━━━ INPUT FOR THIS TASK ━━━

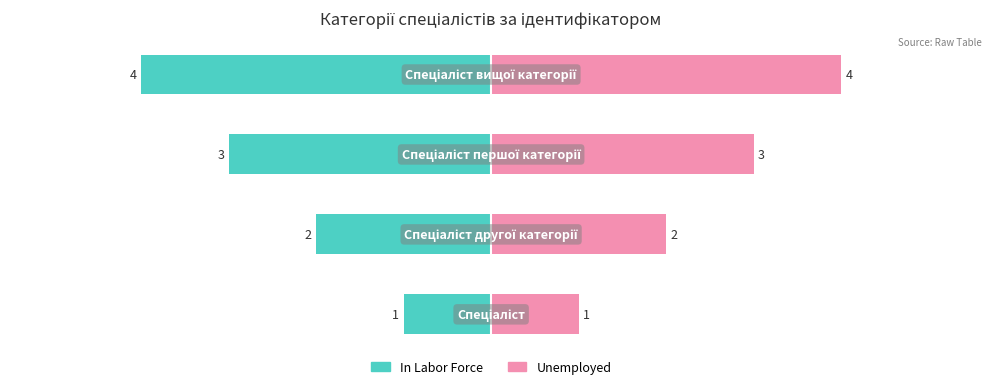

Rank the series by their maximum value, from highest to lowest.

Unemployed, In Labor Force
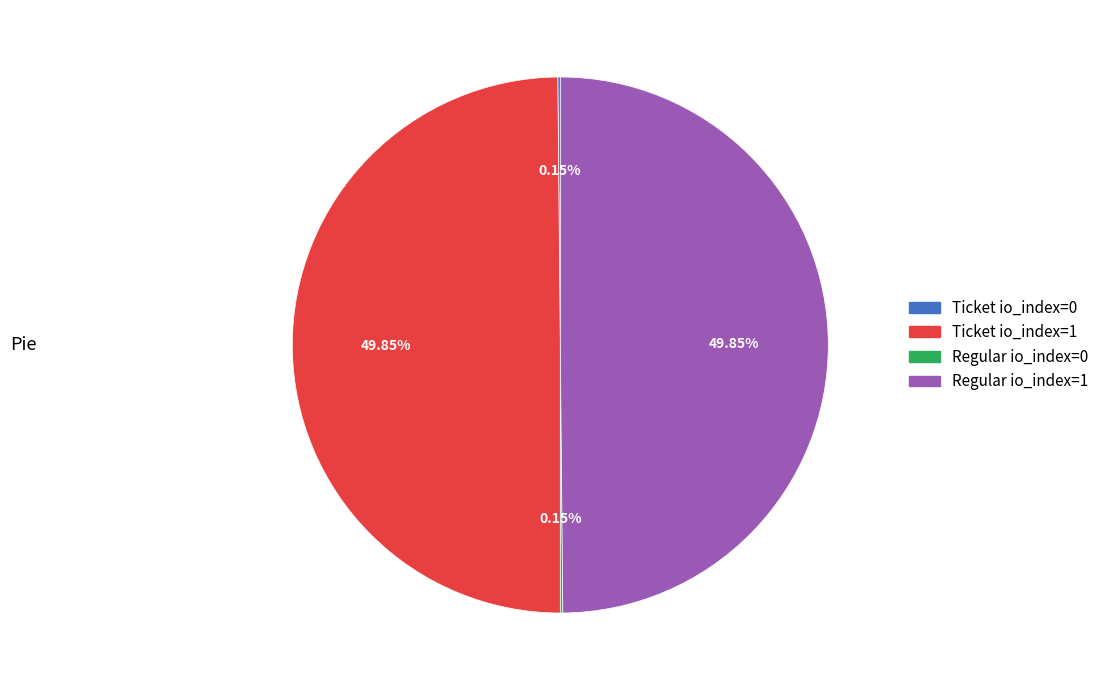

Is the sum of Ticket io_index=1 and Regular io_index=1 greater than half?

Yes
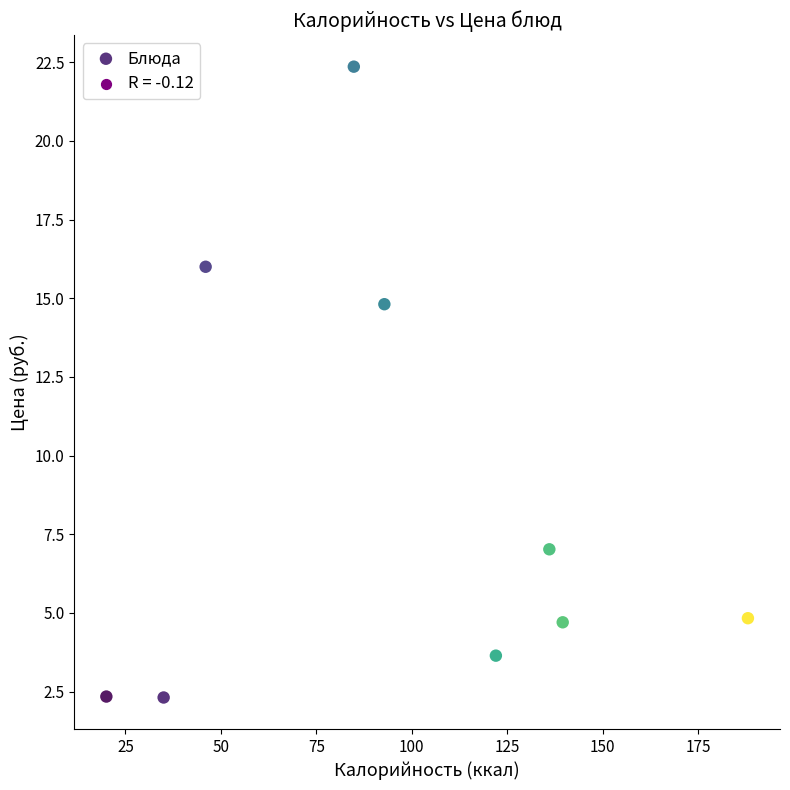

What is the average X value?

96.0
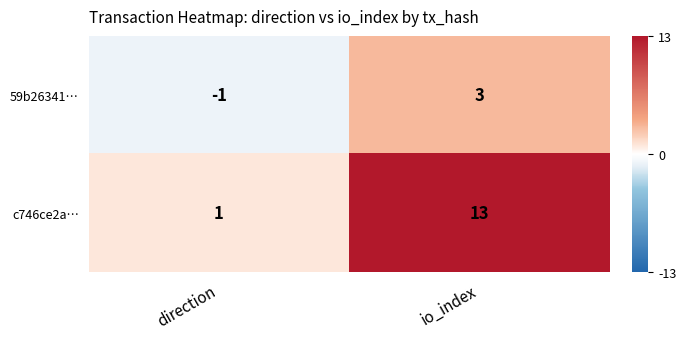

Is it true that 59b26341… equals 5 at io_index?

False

━━━
━━━ INPUT FOR THIS TASK ━━━

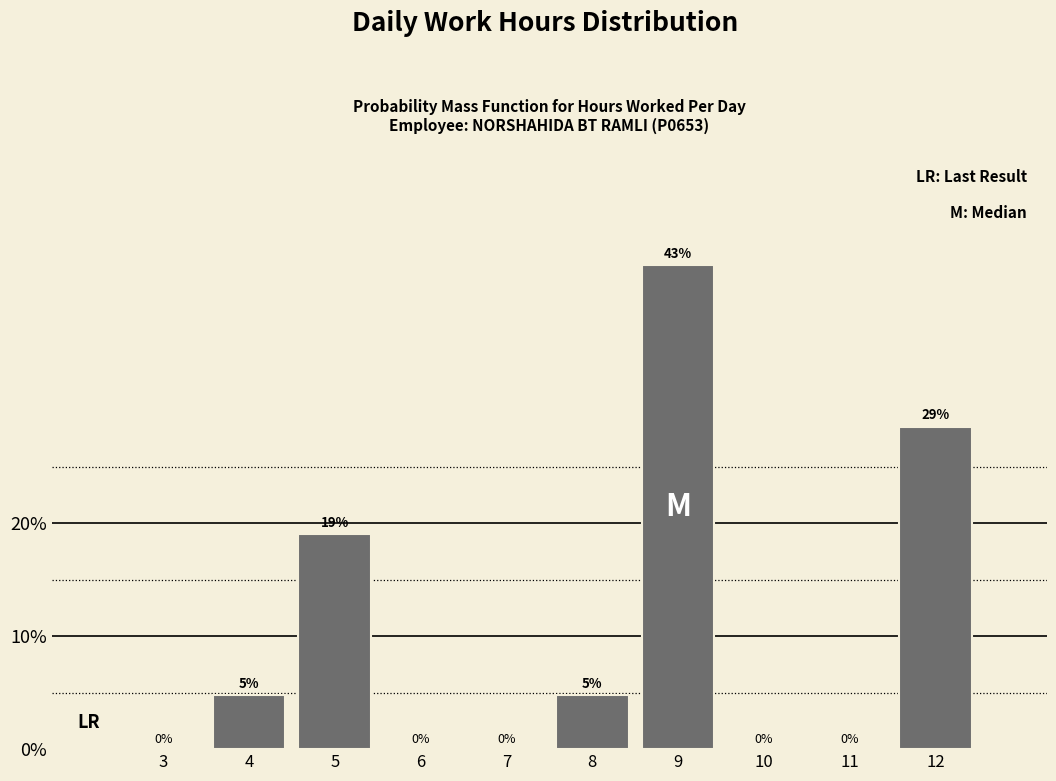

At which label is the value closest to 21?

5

━━━

**WHAT IS EXPECTED:**
Retype the items from the line containing "Is the sum of" through the line containing "Is it true that", leaving out the pictures.

**OUTPUT FOR THIS TASK:**
Is the sum of Ticket io_index=1 and Regular io_index=1 greater than half?

Yes

What is the average X value?

96.0

Is it true that 59b26341… equals 5 at io_index?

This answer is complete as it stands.